Our readers may not be especially familiar with or interested in the works of feminist author Camilla Paglia, but a recent interview she gave to America magazine is relevant to some of our concerns:
Identifying yourself as a “dissident feminist,” you often seem more at home with classical Greek and Roman paganism than with postmodern academia. How has this reality affected your public and professional relationships?

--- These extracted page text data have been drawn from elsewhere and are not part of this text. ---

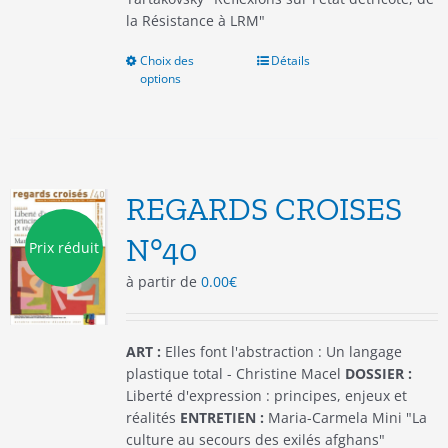
la Résistance à LRM"
Choix des
Ce
Détails
options
produit
a
plusieurs
variations.
Les
options
REGARDS CROISES
peuvent
être
N°40
Prix réduit
choisies
à partir de
0.00
€
sur
la
page
du
ART :
Elles font l'abstraction : Un langage
produit
plastique total - Christine Macel
DOSSIER :
Liberté d'expression : principes, enjeux et
réalités
ENTRETIEN :
Maria-Carmela Mini "La
culture au secours des exilés afghans"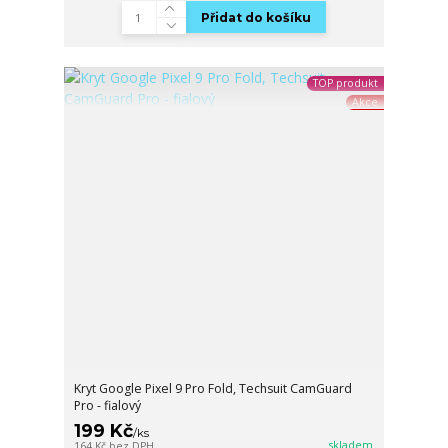
Přidat do košíku
TOP produkt
Akce
Kryt Google Pixel 9 Pro Fold, Techsuit CamGuard
Pro - fialový
199 Kč
/
ks
skladem
164 Kč
bez DPH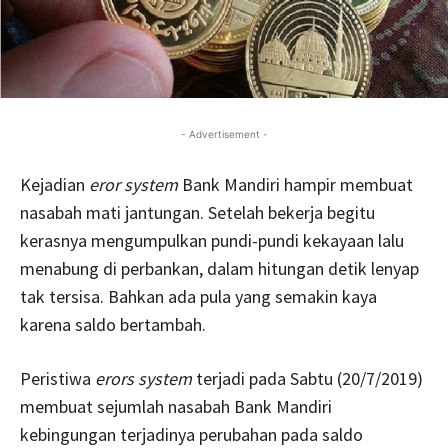
- Advertisement -
Kejadian
eror system
Bank Mandiri hampir membuat
nasabah mati jantungan. Setelah bekerja begitu
kerasnya mengumpulkan pundi-pundi kekayaan lalu
menabung di perbankan, dalam hitungan detik lenyap
tak tersisa. Bahkan ada pula yang semakin kaya
karena saldo bertambah.
Peristiwa
erors system
terjadi pada Sabtu (20/7/2019)
membuat sejumlah nasabah Bank Mandiri
kebingungan terjadinya perubahan pada saldo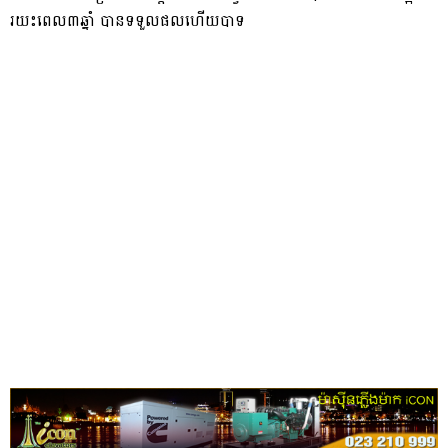
រយះពេល៣ឆ្នាំ បានទទួលផលហើយបាទ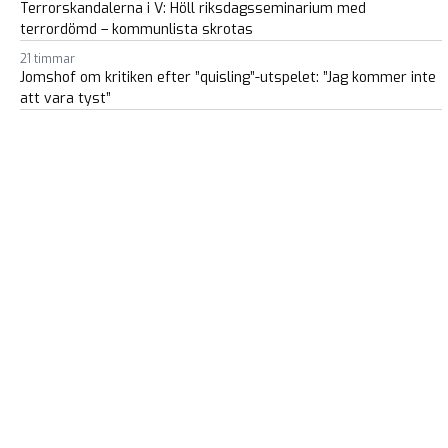
Terrorskandalerna i V: Höll riksdagsseminarium med
terrordömd – kommunlista skrotas
21 timmar
Jomshof om kritiken efter ”quisling”-utspelet: ”Jag kommer inte
att vara tyst”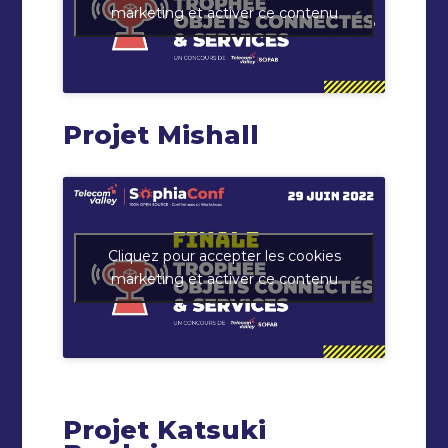
marketing et activer ce contenu
Projet Mishall
Cliquez pour accepter les cookies
marketing et activer ce contenu
Projet Katsuki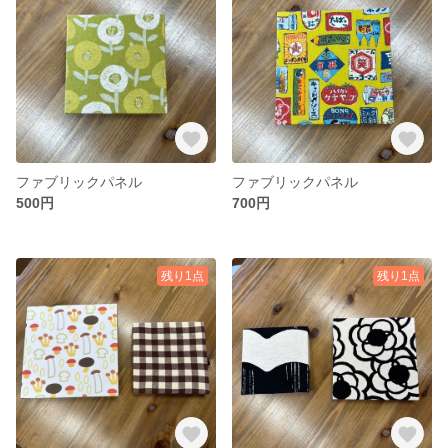
ファブリックパネル
ファブリックパネル
500円
700円
残り1点
残り1点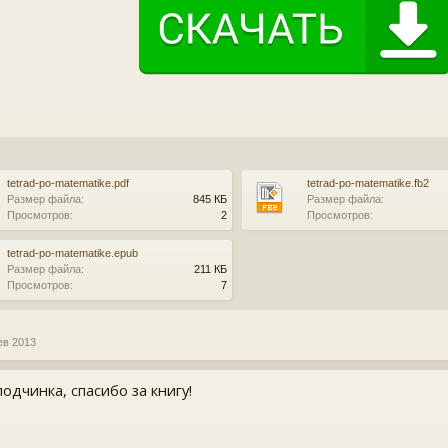
tetrad-po-matematike.pdf
tetrad-po-matematike.fb2
Размер файла:
845 КБ
Размер файла:
Просмотров:
2
Просмотров:
tetrad-po-matematike.epub
Размер файла:
211 КБ
Просмотров:
7
ев 2013
одчинка, спасибо за книгу!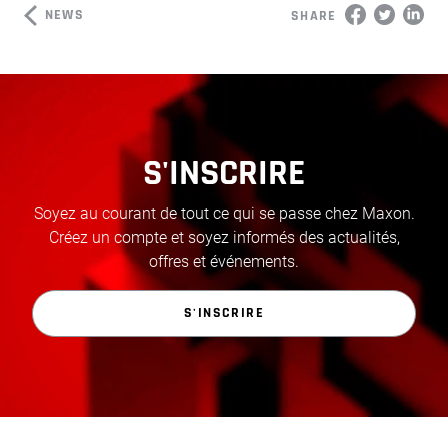
NEWS
SHARE
S'INSCRIRE
Soyez au courant de tout ce qui se passe chez Maxon.
Créez un compte et soyez informés des actualités,
offres et événements.
S'INSCRIRE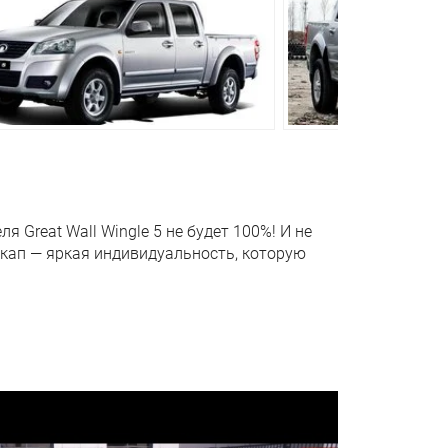
00 км пробега
я Great Wall Wingle 5 не будет 100%! И не
кап — яркая индивидуальность, которую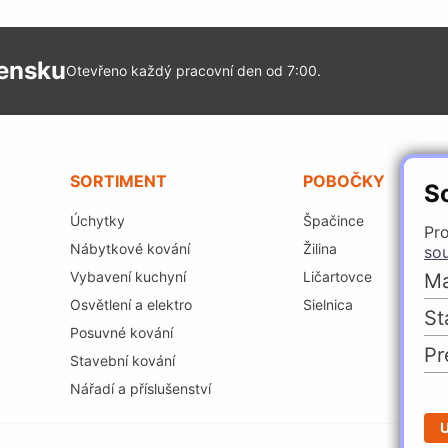
vensku
Otevřeno každý pracovní den od 7:00.
SORTIMENT
POBOČKY
S
Úchytky
Špačince
Pro
Nábytkové kování
Žilina
so
Vybavení kuchyní
Ličartovce
Ma
Osvětlení a elektro
Sielnica
St
Posuvné kování
Pr
Stavební kování
Nářadí a příslušenství
U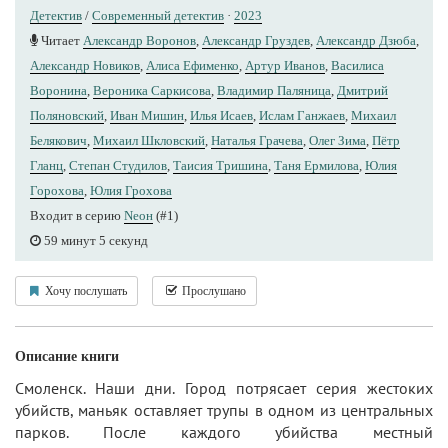
Детектив
/
Современный детектив
·
2023
Читает
Александр Воронов
,
Александр Груздев
,
Александр Дзюба
,
Александр Новиков
,
Алиса Ефименко
,
Артур Иванов
,
Василиса
Воронина
,
Вероника Саркисова
,
Владимир Паляница
,
Дмитрий
Поляновский
,
Иван Мишин
,
Илья Исаев
,
Ислам Ганжаев
,
Михаил
Белякович
,
Михаил Шкловский
,
Наталья Грачева
,
Олег Зима
,
Пётр
Гланц
,
Степан Студилов
,
Таисия Тришина
,
Таня Ермилова
,
Юлия
Горохова
,
Юлия Грохова
Входит в серию
Nеон
(#1)
59 минут 5 секунд
Хочу послушать
Прослушано
Описание книги
Смоленск. Наши дни. Город потрясает серия жестоких
убийств, маньяк оставляет трупы в одном из центральных
парков. После каждого убийства местный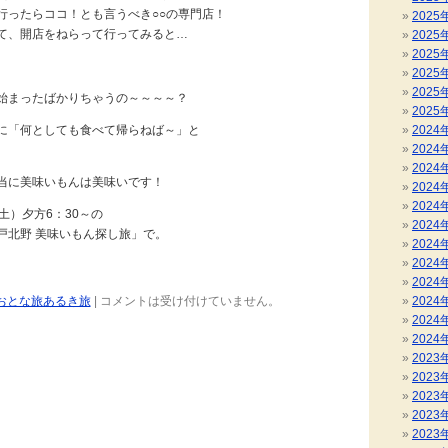
行ったらココ！とも言うべき○○の専門店！
2025
て、開店をねらって行ってみると…
2025
2025
2025
2025
始まったばかりちゃうの～～～～？
2025
に「何としても食べて帰らねば～」と
2024
2024
。
2024
当に美味いもんは美味いです！
2024
2024
土）夕方6：30～の
2024
戸北野 美味いもん探し旅」で。
2024
2024
2024
おとな旅あるき旅
|
コメントは受け付けていません。
2024
2024
2024
2023
2023
2023
2023
2023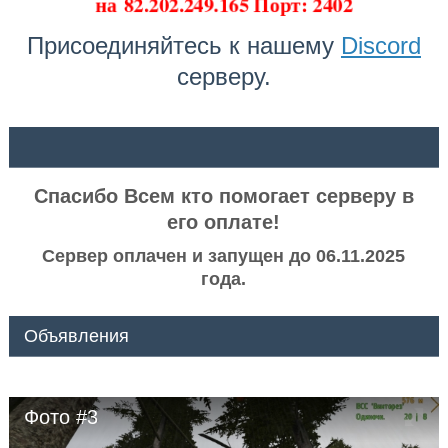
на
82.202.249.165 Порт: 2402
Присоединяйтесь к нашему
Discord
серверу.
ᅠ ᅠ
Спасибо Всем кто помогает серверу в
его оплате!
Сервер оплачен и запущен до 06.11.2025
года.
Объявления
Фото #3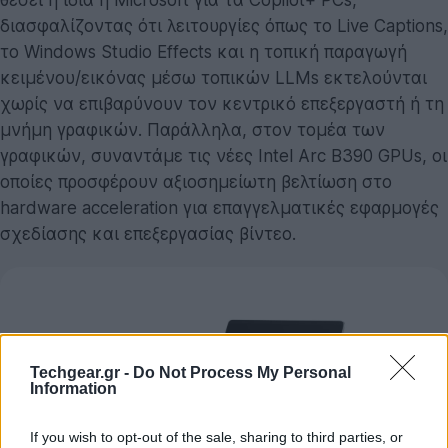
διασφαλίζοντας ότι λειτουργίες όπως το Live Captions,
το Windows Studio Effects και η τοπική παραγωγή
κειμένου/εικόνας μέσω τοπικών LLMs εκτελούνται
χωρίς να επιβαρύνουν τον κεντρικό επεξεργαστή ή τη
μνήμη γραφικών. Παράλληλα, στον τομέα των
γραφικών, συναντάμε τις νέες Intel Arc B390 GPUs, οι
οποίες προσφέρουν αξιοσημείωτη βελτίωση στο
hardware acceleration για επαγγελματικές εφαρμογές
σχεδίασης και επεξεργασίας βίντεο.
Techgear.gr -
Do Not Process My Personal
Information
If you wish to opt-out of the sale, sharing to third parties, or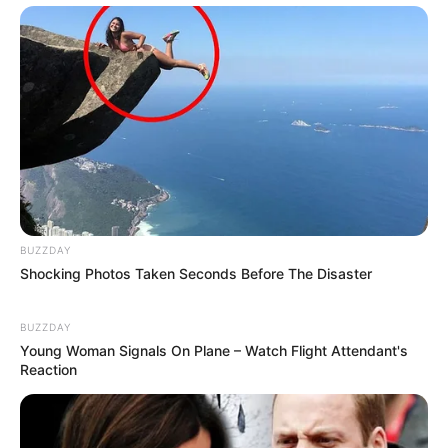
BUZZDAY
Shocking Photos Taken Seconds Before The Disaster
BUZZDAY
Young Woman Signals On Plane – Watch Flight Attendant's
Reaction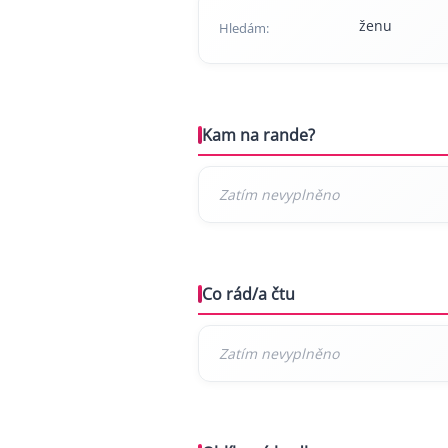
ženu
Hledám:
Kam na rande?
Co rád/a čtu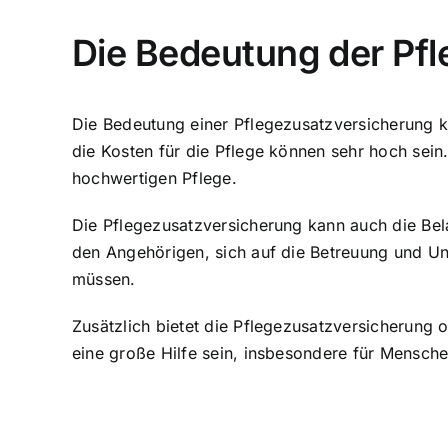
Die Bedeutung der Pf
Die Bedeutung einer Pflegezusatzversicherung ka
die Kosten für die Pflege können sehr hoch sein
hochwertigen Pflege.
Die Pflegezusatzversicherung kann auch die Belas
den Angehörigen, sich auf die Betreuung und Unt
müssen.
Zusätzlich bietet die Pflegezusatzversicherung 
eine große Hilfe sein, insbesondere für Mensch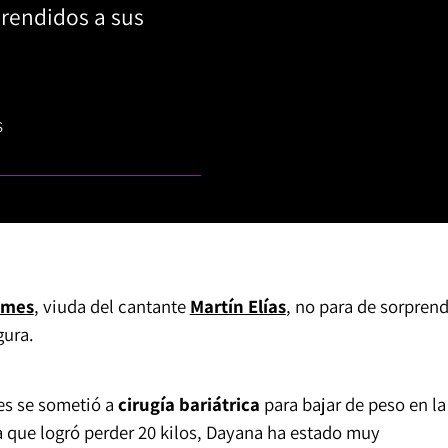
prendidos a sus
S
imes
, viuda del cantante
Martín Elías
, no para de sorpren
gura.
es se sometió a
cirugía bariátrica
para bajar de peso en la
a que logró perder 20 kilos, Dayana ha estado muy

I feel lucky to have taught primarily at art schools, where the faculty are active practitioners of the arts and crafts. I have very little contact with American academics, who are pitifully trapped in a sterile career system that has become paralyzed by political correctness. University faculties nationwide have lost power to an ever-expanding bureaucracy of administrators, whose primary concern is the institution’s contractual relationship with tuition-paying parents. You can cut the demoralized faculty atmosphere with a knife when you step foot on any elite campus. With a few stellar exceptions, the only substantive discourse that I ever have these days is with academics, intellectuals, and journalists abroad.
This sort of thing has an impact on the ID controversy because the mood has seeped beyond “sociology of grievance” studies and “found” art and literature—into the sciences. For example, a full professor now claims to not even know what evidence is. Such people tend to know what they don’t believe, however, even if they don’t know what evidence is. More Paglia:
Briefly put, what is post-structuralism and what is your opinion of it?
Post-structuralism is a system of literary and social analysis that flared up and vanished in France in the 1960s but that became anachronistically entrenched in British and American academe from the 1970s on. Based on the outmoded linguistics of Ferdinand de Saussure and promoted by the idolized Jacques Derrida, Jacques Lacan, and Michel Foucault, it absurdly asserts that we experience or process reality only through language and that, because language is inherently unstable, nothing can be known. By undermining meaning, history and personal will, post-structuralism has done incalculable damage to education and contemporary thought. It is a laborious, circuitously self-referential gimmick that always ends up with the same monotonous result. I spent six months writing a long attack on academic post-structuralism for the classics journal Arion in 1991, “Junk Bonds and Corporate Raiders: Academe in the Hour of the Wolf” (reprinted in my first essay collection, Sex, Art, and American Culture). Post-structuralism has destroyed two generations of graduate students, who were forced to mouth its ugly jargon and empty platitudes for their foolish faculty elders. And the end result is that humanities departments everywhere, having abandoned their proper mission of defending and celebrating art, have become humiliatingly marginalized in both reputation and impact.
Added: That was the principle reason O’Leary for News left the academic world for media; it was already beginning to happen in the 1970s. Turned out, there was no classical culture to hand on , and no reason why anyone should wish to hand it on. Transgressivism ruled where there was nothing to transgress anyway.
And the results will be as devastating to science as they were to the arts.